The differences could be chalked up to age or stress, Simpson says, assuming the rookies, who are generally younger than the veterans, would find space travel more stressful than those who had done it before.
The next question is, how do we mitigate these effects and prevent the immune system from declining during space travel? "In order to do that,” says Simpson,” you have to first figure out what's causing the decline: Is it stress? Is it microgravity? Is it radiation? Is it a plethora of things? When we figure that out, we can try to find ways to directly target those factors and mitigate them."
The second study, led by Jessica Lee from the University of Florida, US, found that spending time in space is changing the make-up of astronauts' brains.
As well as an upward shift of the brain within the skull, they found an increase in “free water” and changes to the white matter near the top of the brain. These were most common in astronauts who spent extended periods in space or who were involved in more than one space mission.
The findings are reported in a paper published in the journal JAMA Neurology.

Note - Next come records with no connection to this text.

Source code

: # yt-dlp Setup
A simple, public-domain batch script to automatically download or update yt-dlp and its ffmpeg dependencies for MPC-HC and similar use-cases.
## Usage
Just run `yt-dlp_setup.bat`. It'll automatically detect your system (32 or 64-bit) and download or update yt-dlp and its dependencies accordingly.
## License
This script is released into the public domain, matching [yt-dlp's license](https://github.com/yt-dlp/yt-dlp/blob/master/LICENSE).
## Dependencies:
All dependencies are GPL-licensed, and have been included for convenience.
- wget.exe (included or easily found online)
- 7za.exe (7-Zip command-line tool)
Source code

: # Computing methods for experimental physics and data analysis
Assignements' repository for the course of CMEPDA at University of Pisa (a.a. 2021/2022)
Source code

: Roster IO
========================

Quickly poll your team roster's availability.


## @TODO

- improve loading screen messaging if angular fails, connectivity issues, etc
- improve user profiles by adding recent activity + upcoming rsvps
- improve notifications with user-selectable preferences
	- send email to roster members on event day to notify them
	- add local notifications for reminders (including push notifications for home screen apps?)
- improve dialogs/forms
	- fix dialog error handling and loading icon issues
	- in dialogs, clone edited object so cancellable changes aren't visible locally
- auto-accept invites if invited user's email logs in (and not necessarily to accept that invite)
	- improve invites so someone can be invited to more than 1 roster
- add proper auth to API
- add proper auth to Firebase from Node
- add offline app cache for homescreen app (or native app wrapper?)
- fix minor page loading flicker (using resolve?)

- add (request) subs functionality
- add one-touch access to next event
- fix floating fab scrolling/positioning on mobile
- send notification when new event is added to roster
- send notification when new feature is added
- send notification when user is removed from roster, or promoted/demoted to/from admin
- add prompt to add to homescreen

The researchers examined pre- and post-flight diffusion magnetic resonance imaging (dMRI) scans, provided by NASA, of 15 astronauts (12 males and three females). Seven had completed a space shuttle mission of about 30 days and eight a long-duration ISS mission (around 200 days).
“Free water redistribution with spaceflight likely reflects headward fluid shifts occurring in microgravity as well as an upward shift of the brain within the skull,” they say. “White matter changes were of a greater magnitude than those typically seen during the same period with healthy aging.”
Future prospective assessments are required to better understand the recovery time and behavioural consequences of the reported brain changes, they add.